LESERSTORY: 365 - Ein Jahr in Neubrandenburg


News vom 24.05.2019 - Stand: 24.05.2019 10:20

Mateus ist 18 Jahre alt und kommt aus Porto Alegre, Brasilien. Zwischen ihm und seiner Familie liegt der Atlantische Ozean und eine Luftlinie von über 11.000 Kilometer. Im April feierte er sogar seine Volljährigkeit in seiner Übergangsheimat Neubrandenburg. Im Sommer fliegt er wieder zurück nach Brasilien in seine Heimatstadt, die ganz nebenbei auch noch mehr als eine Million Einwohner hat. Wir haben ihn zu seinen Eindrücken befragt, die er in seinem Austauschjahr erlebt hat.

 

Mateus, wie kam es überhaupt zu deinem Auslandsjahr? Wolltest du schon immer weit reisen / andere Sprachen lernen / Kulturen kennenlernen?

Ich wollte schon immer so einen Schüleraustausch mitmachen, wusste aber nie, ob meine Eltern das überhaupt erlauben, zum einen wegen des Geldes und zum anderen, weil ich so lange und so weit von ihnen entfernt bin. Überraschenderweise kam dann aber mein Vater auf mich zu und fragte, ob ich nicht ein Austauschjahr machen möchte. Das Ganze lief dann letztlich über die Organisation YFU (Youth For Understanding), das ich nach Deutschland vermittelt wurde.

 

Wusstest du zu dem Zeitpunkt schon, dass du nach Deutschland kommst oder kamst du sogar auf Wunsch hierher?

Nein. Für mich war klar, dass ich nach Europa fliegen möchte. Frankreich und Deutschland waren eine Option. Ein Teil meiner Familie spricht zuhause auch deutsch, weil ich deutsche Wurzeln habe. Da war die Entscheidung für dieses Land einfach.

 

Ist Deutsch in deiner brasilianischen Schule ein Unterrichtsfach?

Nein, ich habe erst ein Jahr vor der Reise angefangen, die sprachlichen Basics zu lernen. Richtig unterhalten konnte ich mich aber mit den Menschen hier erst nach 4 bis 5 Monaten Aufenthalt. In der deutschen Schule ist es immer noch schwierig für mich, die Lehrer und auch die Aufgabenstellungen zu verstehen. Deshalb nutze ich die Zeit meistens, deutsche Bücher zu lesen und Übungsaufgaben zu lösen, die mir helfen, besser Deutsch zu sprechen.

 

Als du zum ersten Mal in Neubrandenburg angekommen bist, welches Gefühl hattest du da?

» **Gespeicherte Daten**
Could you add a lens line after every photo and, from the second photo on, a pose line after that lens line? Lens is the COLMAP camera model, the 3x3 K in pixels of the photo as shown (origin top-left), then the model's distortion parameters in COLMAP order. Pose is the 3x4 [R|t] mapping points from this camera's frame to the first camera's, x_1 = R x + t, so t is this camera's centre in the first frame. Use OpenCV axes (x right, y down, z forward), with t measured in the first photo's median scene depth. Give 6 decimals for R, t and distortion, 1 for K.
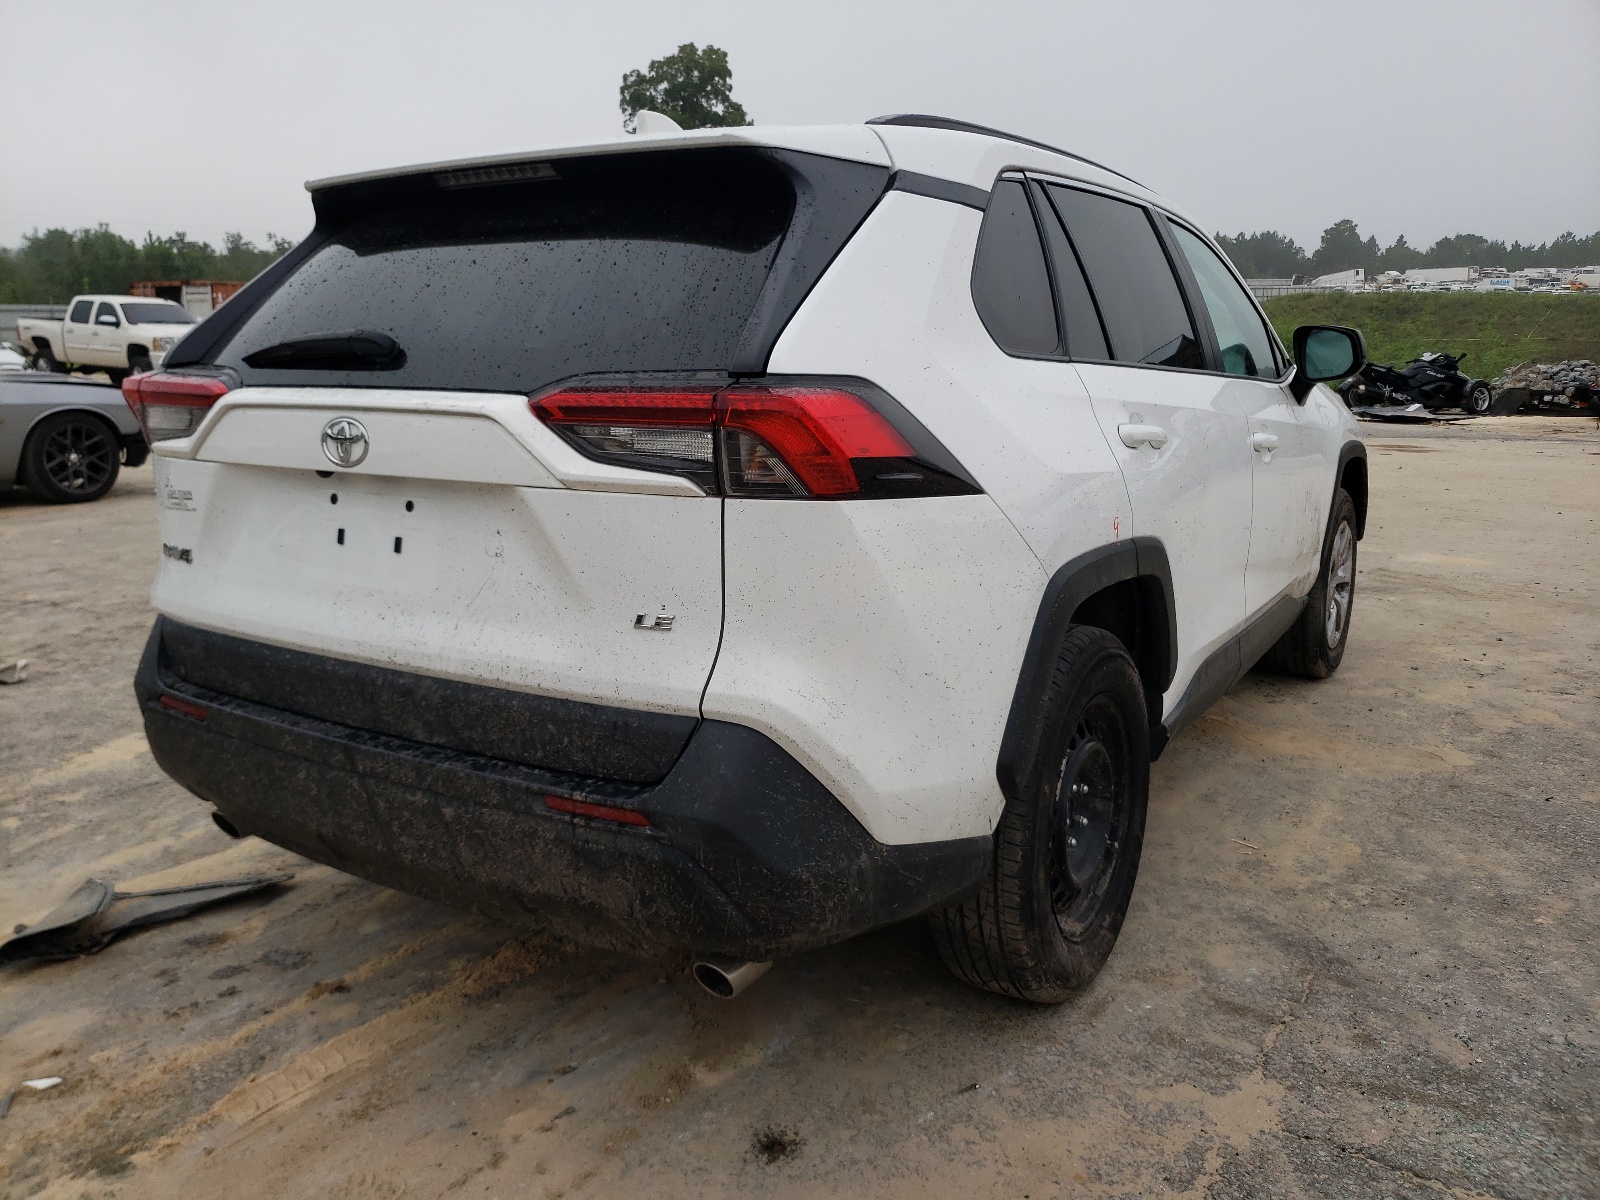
lens RADIAL K [[1264.8, 0, 800.0], [0, 1264.8, 600.0], [0, 0, 1]] dist [-0.005535, 0.005958]
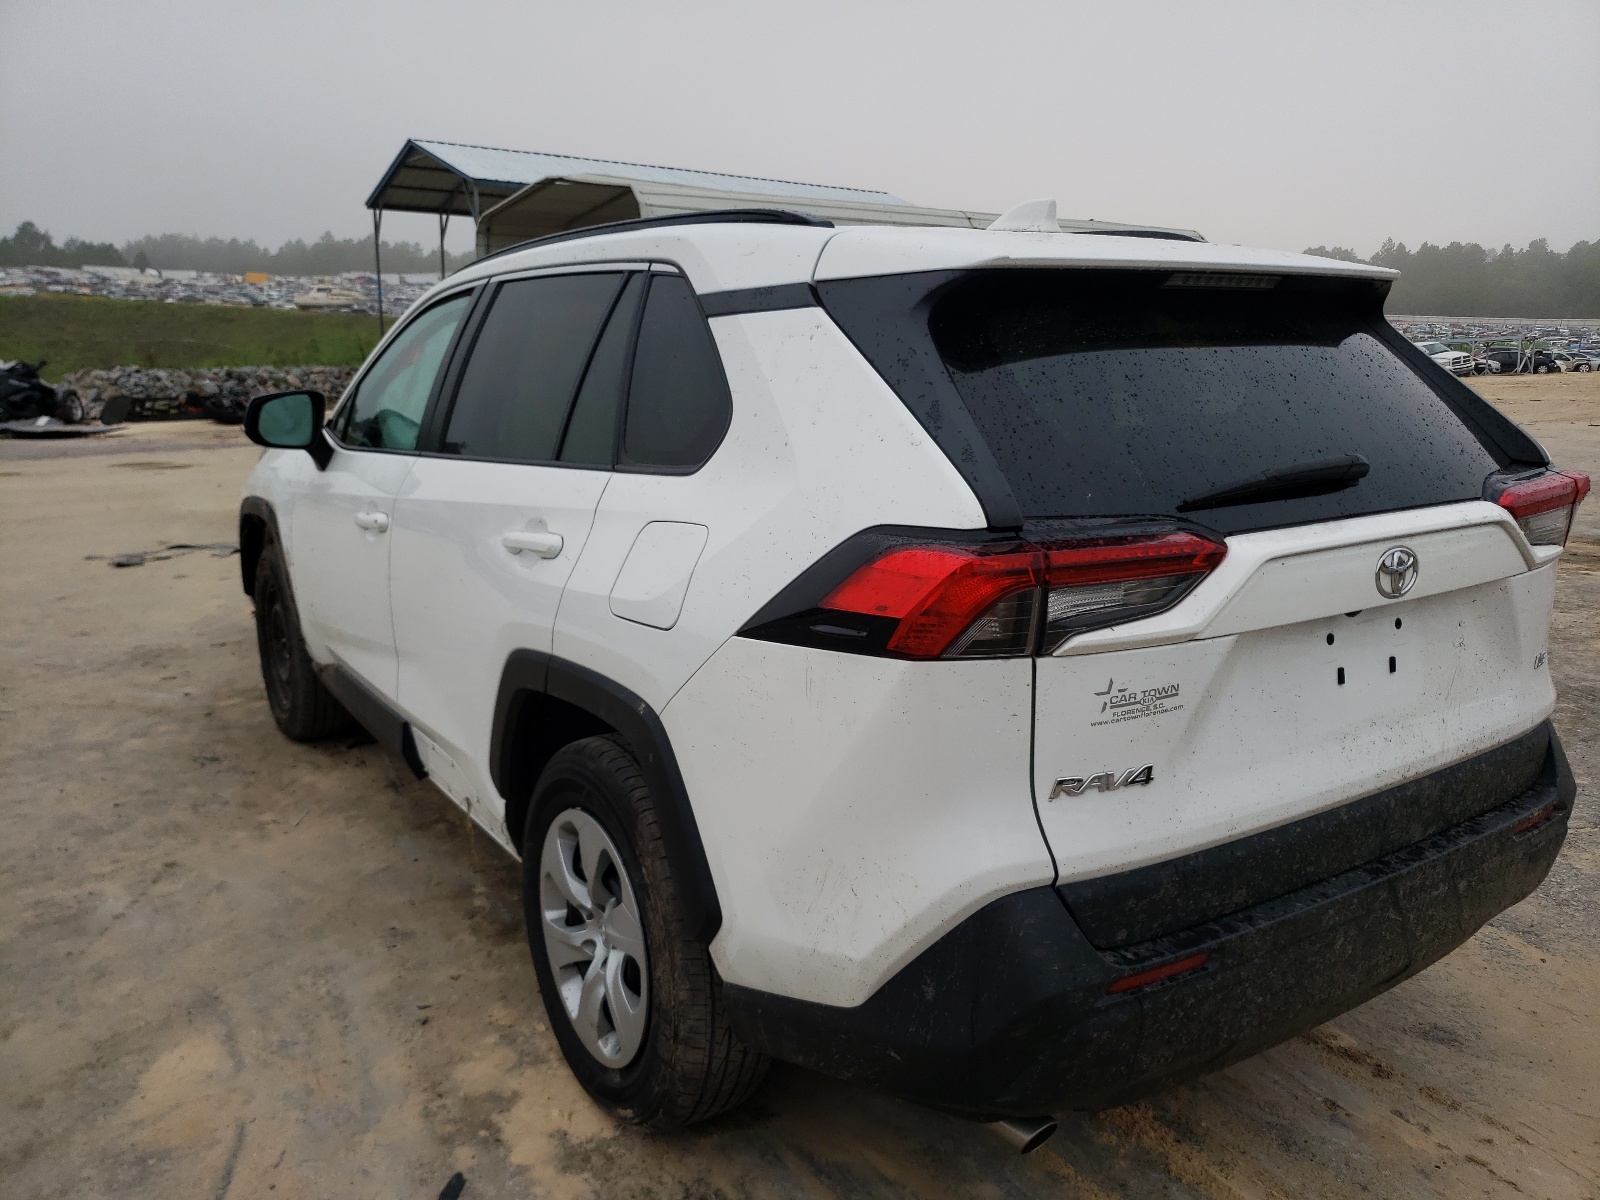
lens RADIAL K [[1246.6, 0, 800.5], [0, 1246.6, 626.9], [0, 0, 1]] dist [-0.000645, 0.057959]
pose [[0.395362, -0.205830, 0.895167, -1.338542], [0.182377, 0.972756, 0.143122, -0.290146], [-0.900238, 0.106673, 0.422129, 0.966253]]
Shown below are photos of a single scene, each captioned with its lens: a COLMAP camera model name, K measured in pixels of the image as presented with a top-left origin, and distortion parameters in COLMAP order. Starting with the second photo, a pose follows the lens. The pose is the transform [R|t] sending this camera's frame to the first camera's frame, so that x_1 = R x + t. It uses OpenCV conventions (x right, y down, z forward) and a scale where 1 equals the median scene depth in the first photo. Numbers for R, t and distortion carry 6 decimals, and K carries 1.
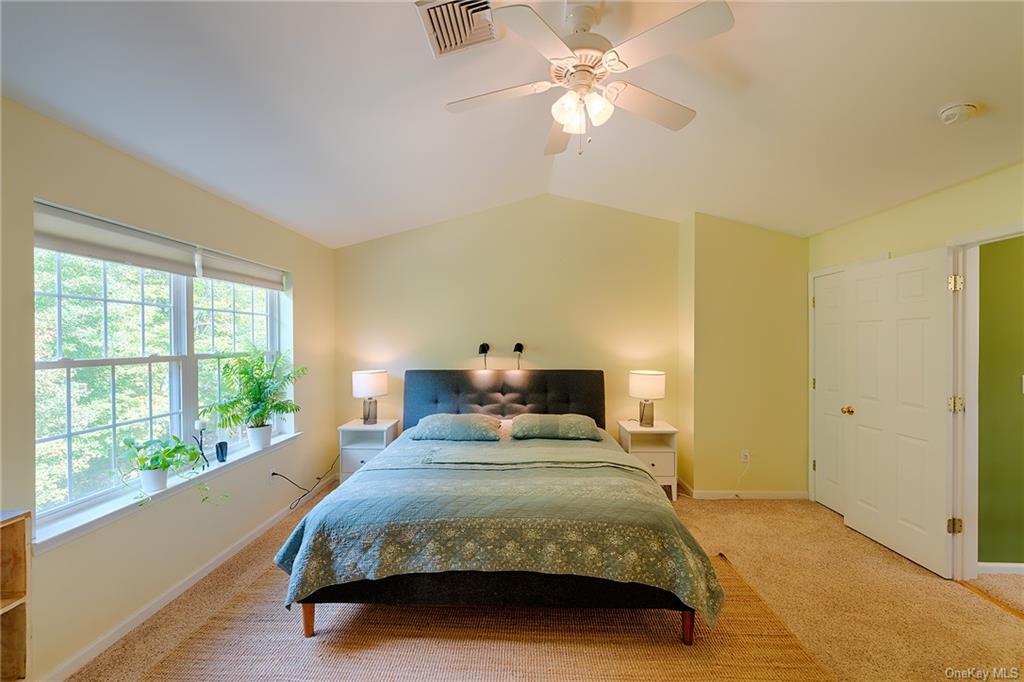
lens RADIAL K [[407.4, 0, 513.7], [0, 407.4, 342.8], [0, 0, 1]] dist [-0.002482, -0.000151]
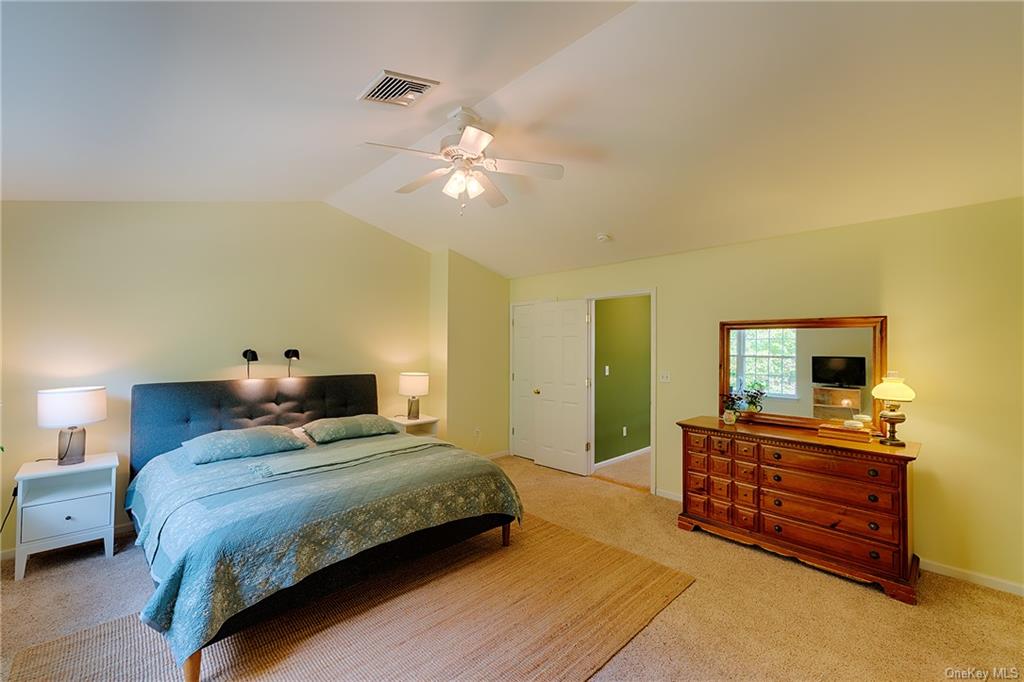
lens RADIAL K [[411.2, 0, 511.3], [0, 411.2, 343.3], [0, 0, 1]] dist [-0.000102, -0.000119]
pose [[0.693165, 0.012724, 0.720667, -0.532134], [-0.002536, 0.999881, -0.015215, -0.000702], [-0.720775, 0.008719, 0.693115, -0.073396]]
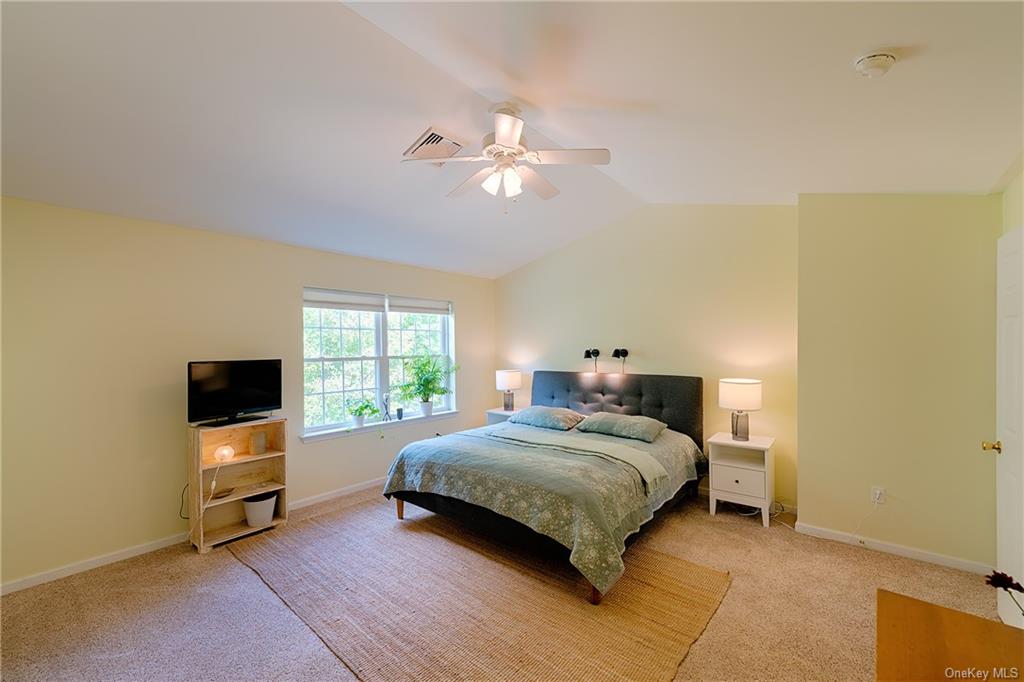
lens RADIAL K [[417.6, 0, 513.7], [0, 417.6, 350.3], [0, 0, 1]] dist [0.001348, 0.000087]
pose [[0.784282, 0.000096, -0.620404, 0.774464], [0.003782, 0.999981, 0.004935, -0.003702], [0.620393, -0.006217, 0.784267, -0.073780]]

» **Aufgaben bearbeiten**
1. Nenne alle Länder, die in der Leserstory namentlich vorkommen.
2. Schreibe aus der Leserstory den Abschnitt zwischen „Mateus ist 18“ und „lernen / Kulturen kennenlernen?“ ab, beide eingeschlossen.
3. Fasse die Leserstory in zwei Sätzen zusammen.
Die Einträge sind eigenständiges Material und gehören nicht zur Leserstory.

» **Lösungen**
1. Brasilien, Deutschland, Frankreich

2.
Mateus ist 18 Jahre alt und kommt aus Porto Alegre, Brasilien. Zwischen ihm und seiner Familie liegt der Atlantische Ozean und eine Luftlinie von über 11.000 Kilometer. Im April feierte er sogar seine Volljährigkeit in seiner Übergangsheimat Neubrandenburg. Im Sommer fliegt er wieder zurück nach Brasilien in seine Heimatstadt, die ganz nebenbei auch noch mehr als eine Million Einwohner hat. Wir haben ihn zu seinen Eindrücken befragt, die er in seinem Austauschjahr erlebt hat.

 

Mateus, wie kam es überhaupt zu deinem Auslandsjahr? Wolltest du schon immer weit reisen / andere Sprachen lernen / Kulturen kennenlernen?

3. Der 18-jährige Mateus aus Porto Alegre in Brasilien verbringt über die Organisation YFU ein Austauschjahr in Neubrandenburg und fliegt im Sommer zurück. Er entschied sich wegen seiner deutschen Wurzeln für Deutschland, begann erst ein Jahr vor der Reise Deutsch zu lernen und konnte sich nach 4 bis 5 Monaten richtig unterhalten.